Elle souligne et insiste sur l’inscription de ce mouvement, de 2022, dans la continuité de plusieurs vagues de protestation, toujours accompagnées de la triple domination subie par les femmes : patriarcat, poids de l’idéologie et pratiques autoritaires. Dans les villes urbaines et périphériques, le mécontentement général gronde « et le visage de la contestation change en fonction des restrictions imposées par l’Etat. » Les espaces et les moyens varient, au même titre que les formes d’expression protestataire. Les mouvements se distinguent à chaque fois par leur côté pacifique, l’émergence de la créativité artistique, les hommages aux victimes pour ne pas les oublier. Campagne « Un million de signatures » en 2006, mort de Neda lors d’une manifestation contestant l’élection présidentielle en 2009, mouvement vert la même année… Seule la force de la répression déployée en face ne change pas. « Les différents mouvements s’inscrivent dans une continuité. À chaque fois, il y a un déclencheur et ensuite ça va plus loin : le peuple exprime son rejet du système. Et on est encore dans les mêmes revendications : la démocratie, la liberté, etc. Et les femmes sont toujours présentes dans les mouvements de contestations. », signale Hanieh Ziaei.
Utilisation des réseaux sociaux pour diffuser l’information et donner une voix à celles et ceux qui ne l’ont pas, d’une part, inscriptions de message sur le corps des femmes, voile porté au niveau des épaules ou pas du tout, détournement des billets de banque, d’autre part lorsque le gouvernement coupe Internet dans le pays. « Les pancartes et slogans sont interdits. On attaque aussi le mobilier urbain parce que l’idéologie visuelle est très présente dans l’espace public. On tâche de rouge les visages des martyrs, comme on a coloré les fontaines de Téhéran. », rappelle la politologue. Tout comme on fait circuler des photos et des dessins, en soutien à des icônes de la contestation comme le leader étudiant Majid Tavakoli arrêté par les autorités qu’il tentait de fuir en portant le tchador traditionnel ou l’illustration « Share me » d’Homa Arkani.

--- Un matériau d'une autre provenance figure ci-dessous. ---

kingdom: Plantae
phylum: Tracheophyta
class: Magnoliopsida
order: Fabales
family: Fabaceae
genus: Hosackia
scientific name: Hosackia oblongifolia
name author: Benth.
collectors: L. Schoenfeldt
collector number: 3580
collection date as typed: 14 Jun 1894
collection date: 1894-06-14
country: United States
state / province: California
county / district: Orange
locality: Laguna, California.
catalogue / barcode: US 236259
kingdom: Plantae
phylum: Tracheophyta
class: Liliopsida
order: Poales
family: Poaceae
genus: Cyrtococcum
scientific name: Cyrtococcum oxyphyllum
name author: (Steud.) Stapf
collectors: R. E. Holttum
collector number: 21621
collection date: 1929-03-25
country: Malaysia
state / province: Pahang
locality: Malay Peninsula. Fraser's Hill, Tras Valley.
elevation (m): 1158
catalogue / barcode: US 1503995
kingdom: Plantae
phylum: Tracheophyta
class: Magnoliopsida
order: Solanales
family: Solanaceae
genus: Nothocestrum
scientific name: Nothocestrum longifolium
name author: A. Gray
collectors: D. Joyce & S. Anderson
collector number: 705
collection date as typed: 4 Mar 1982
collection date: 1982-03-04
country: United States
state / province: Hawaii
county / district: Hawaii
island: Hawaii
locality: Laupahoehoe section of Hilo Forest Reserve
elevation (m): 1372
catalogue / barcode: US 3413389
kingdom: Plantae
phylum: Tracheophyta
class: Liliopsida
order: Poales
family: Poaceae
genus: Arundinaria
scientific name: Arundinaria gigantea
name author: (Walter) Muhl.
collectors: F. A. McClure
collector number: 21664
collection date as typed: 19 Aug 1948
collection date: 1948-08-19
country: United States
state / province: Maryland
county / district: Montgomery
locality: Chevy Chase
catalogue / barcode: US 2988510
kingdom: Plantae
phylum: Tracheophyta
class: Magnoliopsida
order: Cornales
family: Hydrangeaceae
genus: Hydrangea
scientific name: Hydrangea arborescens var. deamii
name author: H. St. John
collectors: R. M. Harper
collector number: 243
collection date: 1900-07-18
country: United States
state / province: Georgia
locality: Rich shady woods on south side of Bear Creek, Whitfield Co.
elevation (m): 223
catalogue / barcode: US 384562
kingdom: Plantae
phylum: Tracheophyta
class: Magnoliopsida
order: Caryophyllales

LA RUPTURE ENTRE L’ÉTAT ET LE PEUPLE
Répressions, arrestations arbitraires, disparitions d’opposants politiques, contrôle total, surveillance omniprésente (« avec beaucoup de bavures »), lacunes organisationnelles se multiplient et s’amplifient, suscitant la méfiance sociale et le sentiment d’insécurité du peuple iranien qui remet en question la légitimité politique du gouvernement. Dans son travail, Hanieh Ziaei observe depuis 2005 un effritement graduel de la confiance de la population face à un Etat qui pratique aisément mensonges, corruptions et non-dits. Sans oublier la lenteur et l’inefficacité, voire l’inexistance, des réponses et actions face aux catastrophes naturelles et à la crise sanitaire. «
Le bilan est lourd après 44 ans de gouvernance. Et cela explique pourquoi le peuple iranien est prêt à mettre sa vie en péril pour la liberté. Les pressions sont idéologiques, morales, sociales, économiques, l’ingérence de l’Etat dans la vie privée de ses citoyens est quotidienne et l’Etat ne garantit pas la sécurité et le bien-être de la population. »
conclut-elle.
Face à ce déploiement inouï de violentes répressions, le peuple iranien se soulève, scande sa colère et son indignation et brave les interdits pour revendiquer sa liberté et ses aspirations démocratiques pour leur pays.